Good old reliable BBC - my trusted public service broadcaster, telling the truth to the four nations of Britain, calling the rich and powerful to account, champion of the ordinary people of these isles, in this great united kingdom - Dunkirk, Churchill, muffins for tea, cricket on the lawn, stiff-upper lips, guardian of the free people of the world, men in fancy dress in great cathedrals, monarchs, Royal weddings, knights, Lords, Ladies, colourful ritual and spectacle, stronger together than apart, etcetera, etcetera. You know the rest …

No need to consult the online guide on my television - after all, it’s not a public holiday, although something called Pentecost has knocked The Big Questions out of its 10.00 slot. The Andrew Marr Show was the predictable load of old Westminster village pap it has become since not-so-super injunctions have killed the mojo of its eponymous host.

I switch on just before midday and wait expectantly, laughing in sardonic delight because the tennis has been rained off. May it piss down on that tedious game for evermore, a game that is healthful exercise and a legitimate pursuit for those who actually get off their arses and play the game, but an exercise in mindless voyeurism for those non-players who watch it …

I should have been warned by the fate of The Big Questions. Midday passes, and the mindless chatter of those under the umbrellas continues, with the kind a vacuous gossip and idle speculation that characterises acres of sporting commentary. Panic-stricken, I switch to BBC2, only to find more crap, so I belatedly consult the online guide. Nae politics today, mate. If we can’t have tennis, you’ll have to be content with Country File, or some such rural idyll.

So at the end of a week in which we have seen the care of the old and vulnerable across the UK threatened by the rabid greed of speculative capitalists, the continued revelations of criminal behaviour by our UK newspapers, a week in which the implications of the behaviour of the UK Supreme Court for the Scottish Justice system becomes even more worrying, a week in which more young men and women are dying in misconceived foreign wars, a week in which we contemplate yet another involvement in Syria, and a week in which the Brian Rix Whitehall farce that is called the UK Government - the ConLib Coalition - move seamlessly from one disaster to another, a week in which Miliband Minor’s relevance to his party and to the nation is placed under question, the main political vehicle for examining events and placing the powerful under scrutiny - and where Scottish affairs get a real discussion platform - is sacrificed to a tennis match that didn’t take place and some countryside rambles.

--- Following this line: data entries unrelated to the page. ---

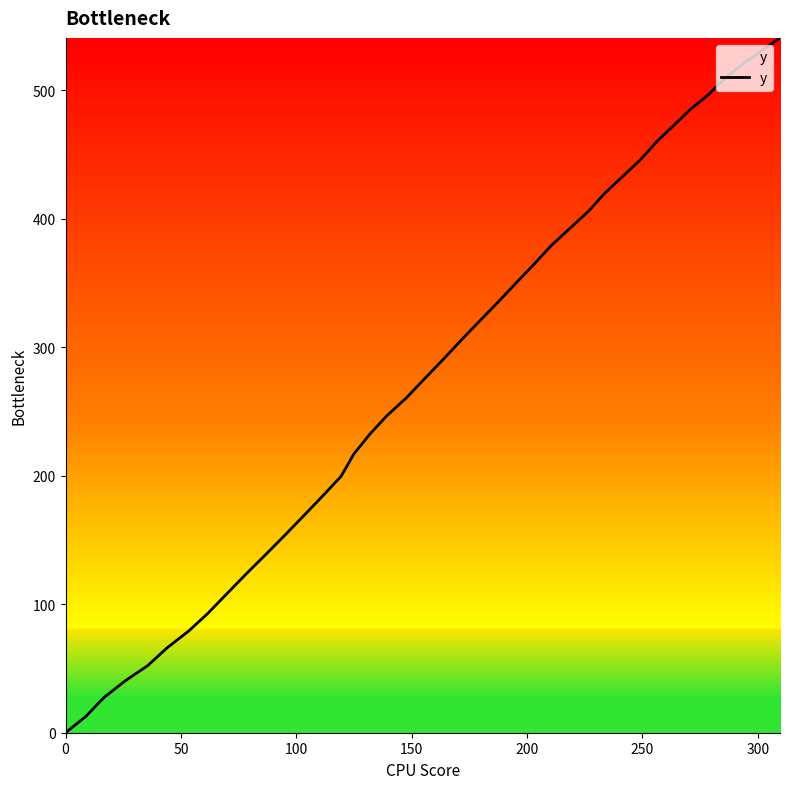

True or false: there are more than 2 points higher than both neighbors.

False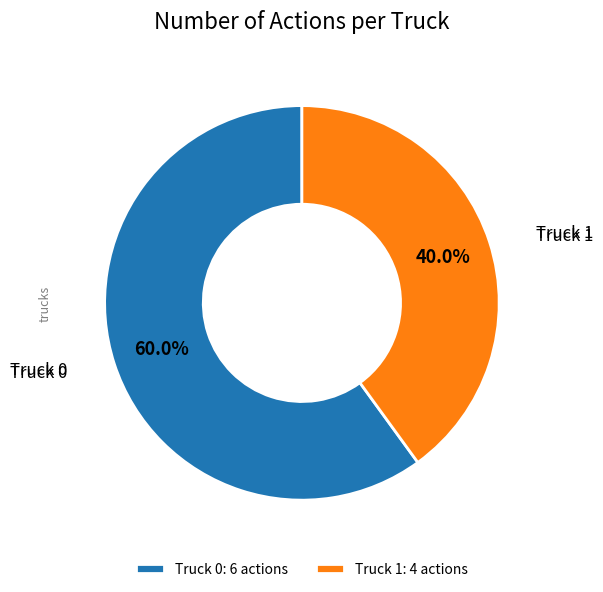

What is the largest slice in the pie chart?

Truck 0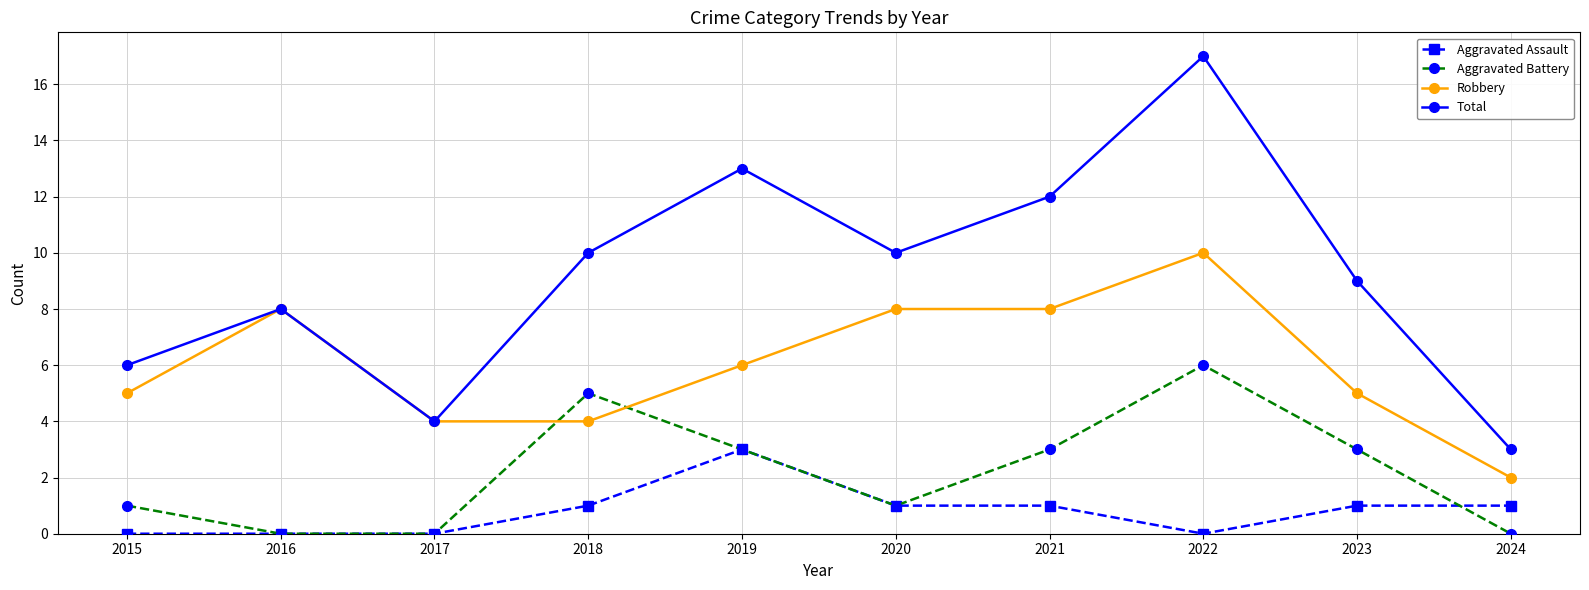

Reading right to left, list all the values displayed in this chart.

Aggravated Assault: 2024=1	2023=1	2022=0	2021=1	2020=1	2019=3	2018=1	2017=0	2016=0	2015=0
Aggravated Battery: 2024=0	2023=3	2022=6	2021=3	2020=1	2019=3	2018=5	2017=0	2016=0	2015=1
Robbery: 2024=2	2023=5	2022=10	2021=8	2020=8	2019=6	2018=4	2017=4	2016=8	2015=5
Total: 2024=3	2023=9	2022=17	2021=12	2020=10	2019=13	2018=10	2017=4	2016=8	2015=6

I’m your long-term friend and defender, BBC - but when you behave like this, I shout aloud for independence, for  a free Scotland, with its own public service broadcaster, employing the fine journalists, presenters, creative artists and technicians that make up the present BBC Scotland, but freed from the dead hand of London.

And by God, we’ll have it, sooner rather than later …

Here to the Scottish Broadcasting Corporation - the SBC!





POSTSCRIPT
Roseanna Cunningham tweeted me to say it (?) was broadcast at 11.30 am. If so, I kick myself for missing it - but the criticism stands.

Stop press: I've now checked - it was broadcast at 11.00 am - now watching on the iPlayer. Will I apologise to the BBC? Will I ****! You ruined my morning - am I suppose to plan my day on not believing the Radio Times and cross check the transmission time of every programme if there's bloody sport on?